### MATERIAL FOR THE TASK:
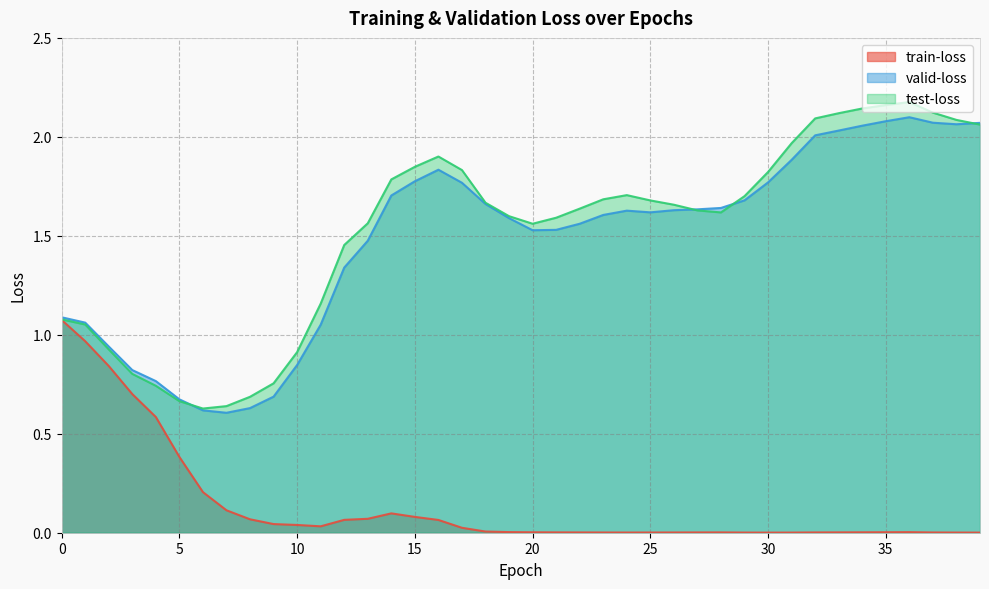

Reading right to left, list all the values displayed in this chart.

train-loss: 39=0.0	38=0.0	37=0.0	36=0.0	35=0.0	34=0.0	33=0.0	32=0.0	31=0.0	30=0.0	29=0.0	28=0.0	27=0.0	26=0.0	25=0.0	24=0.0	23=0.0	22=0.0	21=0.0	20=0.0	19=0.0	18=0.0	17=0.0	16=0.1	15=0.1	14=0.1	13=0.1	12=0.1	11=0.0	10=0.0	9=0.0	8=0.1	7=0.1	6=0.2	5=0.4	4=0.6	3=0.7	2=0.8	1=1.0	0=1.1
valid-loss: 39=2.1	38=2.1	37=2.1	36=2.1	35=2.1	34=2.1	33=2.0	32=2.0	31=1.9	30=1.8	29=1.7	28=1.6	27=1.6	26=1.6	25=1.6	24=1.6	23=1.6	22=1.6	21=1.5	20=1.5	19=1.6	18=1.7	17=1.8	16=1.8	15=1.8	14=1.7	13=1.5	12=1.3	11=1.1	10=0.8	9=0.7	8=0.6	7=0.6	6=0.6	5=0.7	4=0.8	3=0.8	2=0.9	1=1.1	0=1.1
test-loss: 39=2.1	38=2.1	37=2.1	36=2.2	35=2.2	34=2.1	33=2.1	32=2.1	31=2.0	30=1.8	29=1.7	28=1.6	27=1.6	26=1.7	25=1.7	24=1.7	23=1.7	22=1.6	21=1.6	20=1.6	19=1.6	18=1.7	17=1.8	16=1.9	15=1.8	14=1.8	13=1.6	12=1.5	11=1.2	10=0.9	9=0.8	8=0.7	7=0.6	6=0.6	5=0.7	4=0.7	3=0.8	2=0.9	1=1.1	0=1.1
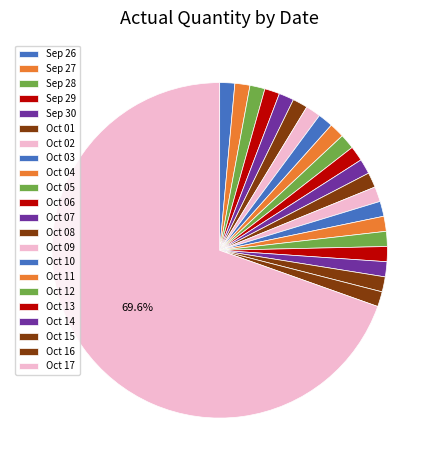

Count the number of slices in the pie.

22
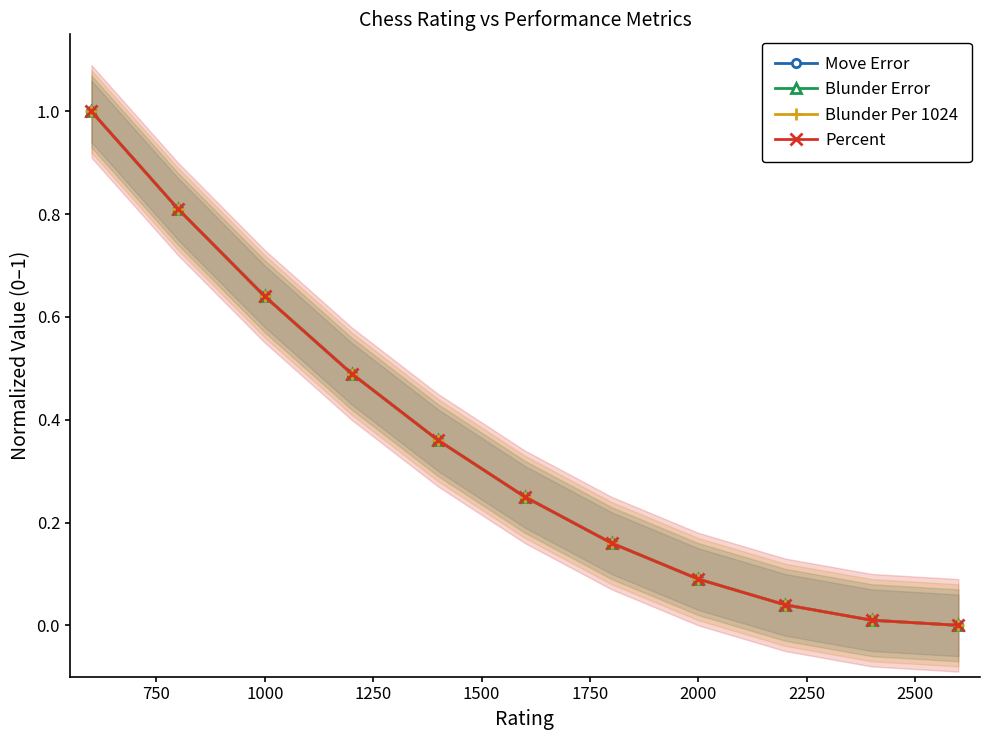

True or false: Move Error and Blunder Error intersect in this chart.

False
...
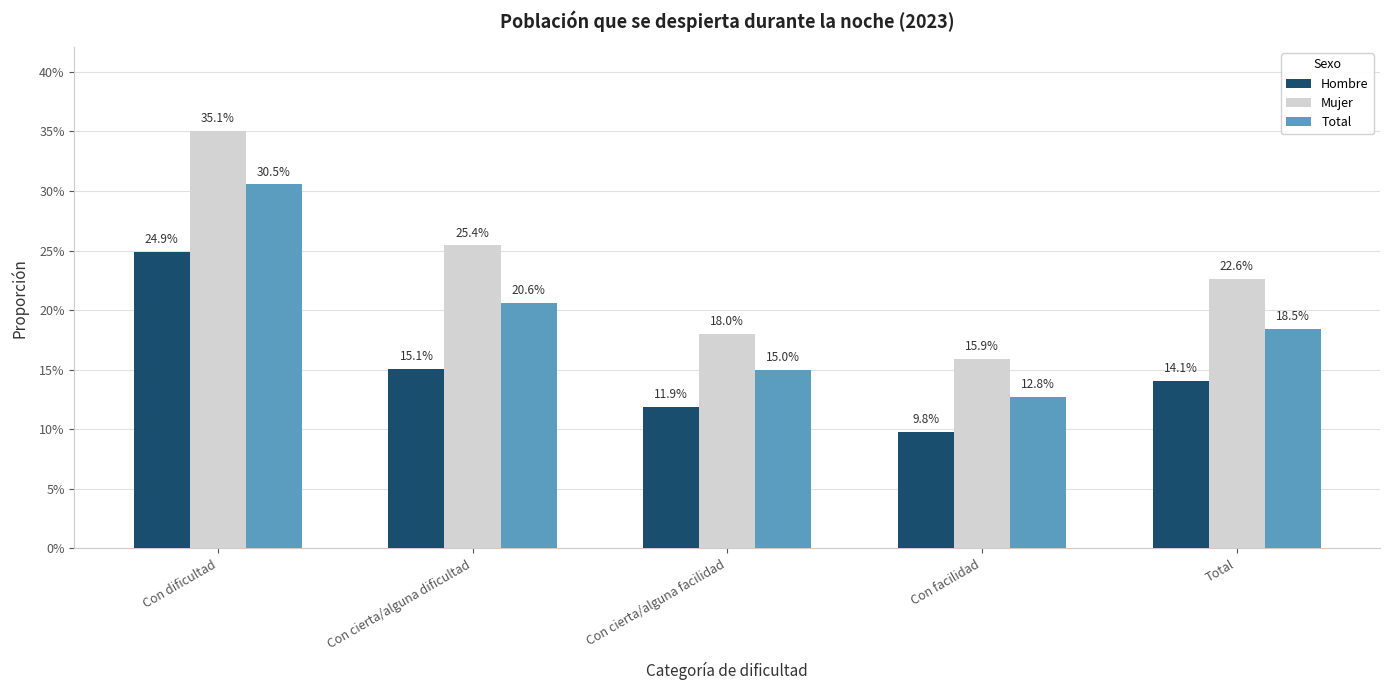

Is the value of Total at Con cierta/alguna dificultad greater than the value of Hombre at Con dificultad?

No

### PROMPT:
Write out the lines from the one containing "Count the number of slices in the pie." up to and including the one containing "True or false: Move", leaving out any pictures.

### EXERCISE OUTPUT:
Count the number of slices in the pie.

22

True or false: Move Error and Blunder Error intersect in this chart.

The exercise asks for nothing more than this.